Saya langsung teringat dengan apa yang diceritakan teman saya di kafe. "Dulu, waktu saya masih kecil, paman saya, dia kulit putih, bisa makmur karena mendapat pekerjaan. Ya itu karena paman saya kulitnya berwarna terang. Tanyakan orang Kuba lainnya yang berkulit gelap. Bagaimana nasib mereka? Sama sekali tak bisa bekerja, karena, pada awal tahun 1990, pekerjaan terbaik di hotel dan resor hanya diberikan kepada orang Kuba berkuli terang."
"Tapi Fidel sendiri yang menyatukan orang-orang berkulit putih dengan berwarna di sana," saya protes karena pengakuannya berlawanan arah dengan apa yang saya tahu selama ini. Tapi saya tahu betul, teman saya yang sudah tinggal di Indonesia selama 3 tahun lebih, tak mungkin bohong tentang kehidupan keluarganya yang adem ayem, sementara tetangganya yang berkulit berwarna kerap terpuruk. Bahkan pada tahun 2003, lanjutnya, kondisi ini masih berlangsung.

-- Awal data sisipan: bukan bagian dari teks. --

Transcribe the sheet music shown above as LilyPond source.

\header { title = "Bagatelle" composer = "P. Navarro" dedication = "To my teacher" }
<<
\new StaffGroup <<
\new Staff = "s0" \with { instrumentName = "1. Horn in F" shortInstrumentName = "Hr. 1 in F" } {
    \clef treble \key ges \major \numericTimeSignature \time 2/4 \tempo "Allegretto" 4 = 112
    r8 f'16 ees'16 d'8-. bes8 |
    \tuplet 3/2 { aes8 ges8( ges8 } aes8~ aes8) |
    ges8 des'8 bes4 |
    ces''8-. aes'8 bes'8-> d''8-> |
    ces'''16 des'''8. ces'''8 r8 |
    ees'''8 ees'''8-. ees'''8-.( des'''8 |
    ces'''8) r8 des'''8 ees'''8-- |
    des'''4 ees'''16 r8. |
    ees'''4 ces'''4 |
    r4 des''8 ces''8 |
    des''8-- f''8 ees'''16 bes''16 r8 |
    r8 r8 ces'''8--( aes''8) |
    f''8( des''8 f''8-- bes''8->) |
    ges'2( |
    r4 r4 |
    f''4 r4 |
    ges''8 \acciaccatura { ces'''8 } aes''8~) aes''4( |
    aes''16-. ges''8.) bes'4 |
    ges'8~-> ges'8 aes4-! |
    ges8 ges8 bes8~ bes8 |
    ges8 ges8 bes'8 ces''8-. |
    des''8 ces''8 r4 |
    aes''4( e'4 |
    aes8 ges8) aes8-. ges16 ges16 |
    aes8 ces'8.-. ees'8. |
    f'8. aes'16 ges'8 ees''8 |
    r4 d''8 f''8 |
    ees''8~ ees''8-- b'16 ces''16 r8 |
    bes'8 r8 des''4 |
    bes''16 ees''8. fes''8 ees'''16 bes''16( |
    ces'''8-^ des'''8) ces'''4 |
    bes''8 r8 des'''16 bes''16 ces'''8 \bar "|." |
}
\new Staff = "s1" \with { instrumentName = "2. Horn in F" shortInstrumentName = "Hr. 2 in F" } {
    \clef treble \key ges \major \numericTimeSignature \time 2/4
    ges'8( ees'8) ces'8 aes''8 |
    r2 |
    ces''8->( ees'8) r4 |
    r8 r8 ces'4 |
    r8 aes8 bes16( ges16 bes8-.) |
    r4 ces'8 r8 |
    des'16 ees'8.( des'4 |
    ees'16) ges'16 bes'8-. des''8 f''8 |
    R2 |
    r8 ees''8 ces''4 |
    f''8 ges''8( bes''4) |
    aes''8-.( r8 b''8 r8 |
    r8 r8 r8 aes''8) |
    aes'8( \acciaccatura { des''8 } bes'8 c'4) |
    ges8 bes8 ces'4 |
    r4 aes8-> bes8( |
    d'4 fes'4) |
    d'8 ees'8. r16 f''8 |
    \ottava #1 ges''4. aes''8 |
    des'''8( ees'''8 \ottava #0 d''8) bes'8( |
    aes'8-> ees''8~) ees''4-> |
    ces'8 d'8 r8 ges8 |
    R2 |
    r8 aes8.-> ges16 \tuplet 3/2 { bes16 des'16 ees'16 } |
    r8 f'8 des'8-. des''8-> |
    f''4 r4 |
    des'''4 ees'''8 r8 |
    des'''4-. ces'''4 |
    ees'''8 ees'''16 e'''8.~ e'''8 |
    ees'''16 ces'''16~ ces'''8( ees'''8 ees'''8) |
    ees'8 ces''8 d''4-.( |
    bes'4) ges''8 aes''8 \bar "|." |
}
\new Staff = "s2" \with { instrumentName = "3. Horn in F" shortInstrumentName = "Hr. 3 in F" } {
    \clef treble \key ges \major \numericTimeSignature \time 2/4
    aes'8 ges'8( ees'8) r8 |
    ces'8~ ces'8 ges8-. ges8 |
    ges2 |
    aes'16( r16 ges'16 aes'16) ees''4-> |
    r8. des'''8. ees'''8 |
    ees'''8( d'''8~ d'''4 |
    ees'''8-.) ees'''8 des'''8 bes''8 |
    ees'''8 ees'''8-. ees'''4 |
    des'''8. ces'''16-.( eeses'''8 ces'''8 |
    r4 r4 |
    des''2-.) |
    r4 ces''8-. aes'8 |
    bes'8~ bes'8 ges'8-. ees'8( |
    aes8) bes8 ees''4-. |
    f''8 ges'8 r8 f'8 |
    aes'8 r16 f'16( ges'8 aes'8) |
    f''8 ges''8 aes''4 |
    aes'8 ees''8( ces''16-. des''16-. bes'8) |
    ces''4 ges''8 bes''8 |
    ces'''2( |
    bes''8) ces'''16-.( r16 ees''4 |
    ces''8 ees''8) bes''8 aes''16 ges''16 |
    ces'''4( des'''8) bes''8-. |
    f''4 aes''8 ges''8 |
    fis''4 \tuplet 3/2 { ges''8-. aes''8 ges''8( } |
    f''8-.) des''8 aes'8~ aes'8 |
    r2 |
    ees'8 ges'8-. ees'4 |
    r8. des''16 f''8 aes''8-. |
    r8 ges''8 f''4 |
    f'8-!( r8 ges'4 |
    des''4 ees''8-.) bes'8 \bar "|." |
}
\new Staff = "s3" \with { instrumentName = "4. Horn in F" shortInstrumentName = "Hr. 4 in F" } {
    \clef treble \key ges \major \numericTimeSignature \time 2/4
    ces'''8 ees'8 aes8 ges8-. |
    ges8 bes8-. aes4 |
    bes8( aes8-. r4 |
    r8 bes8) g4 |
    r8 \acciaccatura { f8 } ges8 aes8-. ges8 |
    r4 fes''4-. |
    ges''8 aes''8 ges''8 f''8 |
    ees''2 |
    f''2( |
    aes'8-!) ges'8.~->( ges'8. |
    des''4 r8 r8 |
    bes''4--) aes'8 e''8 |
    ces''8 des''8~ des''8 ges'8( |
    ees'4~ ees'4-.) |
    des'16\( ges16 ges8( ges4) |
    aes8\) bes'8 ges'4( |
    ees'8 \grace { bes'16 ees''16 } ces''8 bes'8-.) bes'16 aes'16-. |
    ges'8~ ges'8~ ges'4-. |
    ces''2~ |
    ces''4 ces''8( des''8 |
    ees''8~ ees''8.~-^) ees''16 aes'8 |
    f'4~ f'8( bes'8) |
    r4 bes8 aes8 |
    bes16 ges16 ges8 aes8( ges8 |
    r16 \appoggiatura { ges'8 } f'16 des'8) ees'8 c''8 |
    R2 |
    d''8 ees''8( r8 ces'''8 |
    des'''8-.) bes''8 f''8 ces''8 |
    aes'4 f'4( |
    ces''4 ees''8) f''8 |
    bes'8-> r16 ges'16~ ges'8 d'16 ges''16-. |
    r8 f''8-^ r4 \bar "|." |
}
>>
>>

Walaupun kematian Fidel Castro tak terlalu memengaruhi kehidupan pribadi saya, meskipun 'lencana' kepahlawanannya lantas dicopot, atau bahkan terus tertancap pada dadanya, saya tak terlalu berpikir banyak tentang hal ini. Rakyat Kuba boleh jadi bersorak, boleh jadi bersedih dengan kematian Fidel. Tapi sebagai manusia, kalau memang betul orang-orang Kuba bisa bernapas lega dengan bebasnya kehidpan mereka usai kematian Sang Tangan Besi, saya turun bergembira. Karena tak ada yang boleh saling menindas dan tak menghargai, baik berdasarkan warna kulit, kekayaan, atau pun cara pandang masing-masing.
Selamat jalan Fidel Castro. Pahlawan atau bukan, biarlah terjawab dengan kembalinya hak dan kebebasan rakyat di sana. Tapi, lebih dari itu, pertanyaan yang mungkin harus ditanamkan dalam benak adalah, apa yang akan dilakukan Castro lain sekarang?